In our own days, we once again stand at a critical juncture in Am Yisrael’s battle against those who hate us and those who employ the “yad” of Amalek. Daily we hear about anti-semitic attacks on the rise around the world. In the United States Congress, Ilhan Omar, openly makes anti-semitic comments, encouraging the hate of the Jewish people and Israel.
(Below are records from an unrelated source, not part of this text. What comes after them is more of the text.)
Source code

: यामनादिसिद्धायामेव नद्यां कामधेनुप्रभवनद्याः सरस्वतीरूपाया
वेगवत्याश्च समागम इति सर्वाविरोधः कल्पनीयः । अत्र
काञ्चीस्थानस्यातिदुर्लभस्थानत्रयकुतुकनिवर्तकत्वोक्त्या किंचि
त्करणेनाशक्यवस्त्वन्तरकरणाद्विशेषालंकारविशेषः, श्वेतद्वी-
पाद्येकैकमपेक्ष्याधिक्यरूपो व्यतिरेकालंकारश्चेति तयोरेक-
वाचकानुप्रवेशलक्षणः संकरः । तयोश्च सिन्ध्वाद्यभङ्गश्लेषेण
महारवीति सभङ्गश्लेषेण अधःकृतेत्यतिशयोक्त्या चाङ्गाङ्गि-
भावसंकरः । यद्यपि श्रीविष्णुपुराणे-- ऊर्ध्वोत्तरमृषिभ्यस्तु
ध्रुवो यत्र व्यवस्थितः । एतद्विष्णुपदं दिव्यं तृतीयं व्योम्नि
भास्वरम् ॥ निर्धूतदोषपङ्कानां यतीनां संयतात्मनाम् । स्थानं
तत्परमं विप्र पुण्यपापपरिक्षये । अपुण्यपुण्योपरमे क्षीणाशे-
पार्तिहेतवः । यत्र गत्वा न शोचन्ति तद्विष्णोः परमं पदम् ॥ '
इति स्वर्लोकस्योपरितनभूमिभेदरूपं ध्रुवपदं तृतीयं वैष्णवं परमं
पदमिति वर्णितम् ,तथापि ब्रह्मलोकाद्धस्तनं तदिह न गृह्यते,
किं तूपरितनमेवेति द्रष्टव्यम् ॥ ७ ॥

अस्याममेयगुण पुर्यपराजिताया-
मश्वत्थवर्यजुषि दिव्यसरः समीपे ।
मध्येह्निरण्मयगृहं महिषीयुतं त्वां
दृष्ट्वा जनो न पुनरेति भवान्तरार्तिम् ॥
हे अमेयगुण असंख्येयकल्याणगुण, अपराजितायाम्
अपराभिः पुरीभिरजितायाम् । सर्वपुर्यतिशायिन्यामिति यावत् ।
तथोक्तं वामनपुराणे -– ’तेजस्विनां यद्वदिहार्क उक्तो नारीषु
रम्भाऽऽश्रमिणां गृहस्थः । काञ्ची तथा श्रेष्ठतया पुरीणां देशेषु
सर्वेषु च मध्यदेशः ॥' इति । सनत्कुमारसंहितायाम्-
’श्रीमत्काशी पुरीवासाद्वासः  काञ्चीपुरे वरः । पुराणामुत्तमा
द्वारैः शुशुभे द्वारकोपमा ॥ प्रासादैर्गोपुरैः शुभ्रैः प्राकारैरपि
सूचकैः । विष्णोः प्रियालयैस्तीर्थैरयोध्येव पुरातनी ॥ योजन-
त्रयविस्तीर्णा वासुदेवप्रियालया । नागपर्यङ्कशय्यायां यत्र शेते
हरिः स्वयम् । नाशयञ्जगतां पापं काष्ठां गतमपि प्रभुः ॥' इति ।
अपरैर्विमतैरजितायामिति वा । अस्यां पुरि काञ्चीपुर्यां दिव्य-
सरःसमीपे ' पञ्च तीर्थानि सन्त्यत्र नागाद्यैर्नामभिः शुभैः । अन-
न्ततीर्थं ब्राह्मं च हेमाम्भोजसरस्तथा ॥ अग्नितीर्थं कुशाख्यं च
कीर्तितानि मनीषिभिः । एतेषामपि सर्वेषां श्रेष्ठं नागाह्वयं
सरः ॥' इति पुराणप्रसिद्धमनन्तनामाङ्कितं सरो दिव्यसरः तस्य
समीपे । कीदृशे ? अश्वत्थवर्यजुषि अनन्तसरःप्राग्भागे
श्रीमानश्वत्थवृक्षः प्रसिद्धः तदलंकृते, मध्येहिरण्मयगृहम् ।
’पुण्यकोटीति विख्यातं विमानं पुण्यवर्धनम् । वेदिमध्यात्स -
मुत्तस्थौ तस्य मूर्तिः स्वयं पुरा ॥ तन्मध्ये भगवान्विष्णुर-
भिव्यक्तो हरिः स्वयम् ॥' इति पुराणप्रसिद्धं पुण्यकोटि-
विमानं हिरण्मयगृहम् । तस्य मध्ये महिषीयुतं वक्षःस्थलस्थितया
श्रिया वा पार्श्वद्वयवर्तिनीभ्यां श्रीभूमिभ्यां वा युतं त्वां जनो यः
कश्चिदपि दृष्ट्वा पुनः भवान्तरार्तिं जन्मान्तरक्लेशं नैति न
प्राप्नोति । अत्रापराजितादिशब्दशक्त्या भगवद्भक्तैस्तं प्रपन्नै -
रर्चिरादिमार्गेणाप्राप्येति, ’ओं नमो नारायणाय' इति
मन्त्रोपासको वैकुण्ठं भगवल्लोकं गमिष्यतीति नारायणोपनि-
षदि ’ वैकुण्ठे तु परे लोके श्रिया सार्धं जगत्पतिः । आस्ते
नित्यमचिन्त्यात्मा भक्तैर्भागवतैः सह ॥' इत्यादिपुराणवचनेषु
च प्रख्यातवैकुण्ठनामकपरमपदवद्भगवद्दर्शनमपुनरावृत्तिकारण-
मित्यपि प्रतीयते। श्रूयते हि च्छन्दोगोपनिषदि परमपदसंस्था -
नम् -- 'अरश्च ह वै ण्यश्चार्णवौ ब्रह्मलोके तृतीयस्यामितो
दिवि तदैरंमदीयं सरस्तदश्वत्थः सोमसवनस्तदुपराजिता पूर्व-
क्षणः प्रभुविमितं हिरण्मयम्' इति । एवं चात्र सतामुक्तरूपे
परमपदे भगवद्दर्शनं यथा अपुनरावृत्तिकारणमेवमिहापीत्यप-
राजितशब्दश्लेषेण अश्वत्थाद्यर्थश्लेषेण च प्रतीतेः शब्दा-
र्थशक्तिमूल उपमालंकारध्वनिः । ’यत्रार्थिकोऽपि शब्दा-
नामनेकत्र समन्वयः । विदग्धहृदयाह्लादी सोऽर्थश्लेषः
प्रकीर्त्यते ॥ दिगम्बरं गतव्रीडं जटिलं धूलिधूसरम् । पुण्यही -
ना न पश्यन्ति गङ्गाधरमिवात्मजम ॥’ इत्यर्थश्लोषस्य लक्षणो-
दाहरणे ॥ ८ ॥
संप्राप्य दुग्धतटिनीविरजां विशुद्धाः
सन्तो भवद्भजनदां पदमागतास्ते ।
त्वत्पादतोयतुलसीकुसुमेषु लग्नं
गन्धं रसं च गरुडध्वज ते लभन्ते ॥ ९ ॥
From a Torah perspective, we Jews have grappled with when and how to use our own power of “kol”. When faced with the news of the murder of Ari Fuld or Ori Ansbacher, many, including myself, struggled in our silence and acceptance of Hashem’s will, choking out “Baruch Dayan Emet” as a means of reminding ourselves that Hashem’s plan is greater than ours. Sometimes, our power of “kol”, the one inherited from our avot and imahot, is demonstrated the most by such deafening moments of silence. On the other hand, it is our Jewish nation that has been known to stand up for those who have been dealt injustice. Perhaps because we were once slaves in Egypt, or perhaps because of our continued persecution, it has become part of our national DNA to stand up and use our “kol” to defend the defenseless. During the Civil Rights Movement, the Jews were the ones who marched side-by-side with Dr. Martin Luther King Jr., and who risked their lives to recruit African-Americans to vote. It was the Jews who gathered in the thousands and protested on behalf of Russian Jewry. It is the Jewish State of Israel that sends humanitarian aid to every natural disaster location worldwide.
Our voice is powerful.
How can we as a nation ensure that our national “kol” is heard on the world stage? We must look back at our ancestor, Esther. On a national level, we must fill our mouths with teshuva and tefillah, as the Jewish people did in Persia. We must not let the world deter us from using our “kol” to stand up for injustice and wrongdoing. Individually, we must take this opportunity toward personal improvement, resolving to use our gift of “kol” for the good. We must use our speech discerningly toward our fellow man, knowing when to speak and when to remain silent, when to be vocal and when to hold our tongues.
May we merit soon that Hashem’s oath be complete with the destruction of Amalek, and that our personal and national “kol” be victorious over the “yad” of Amalek.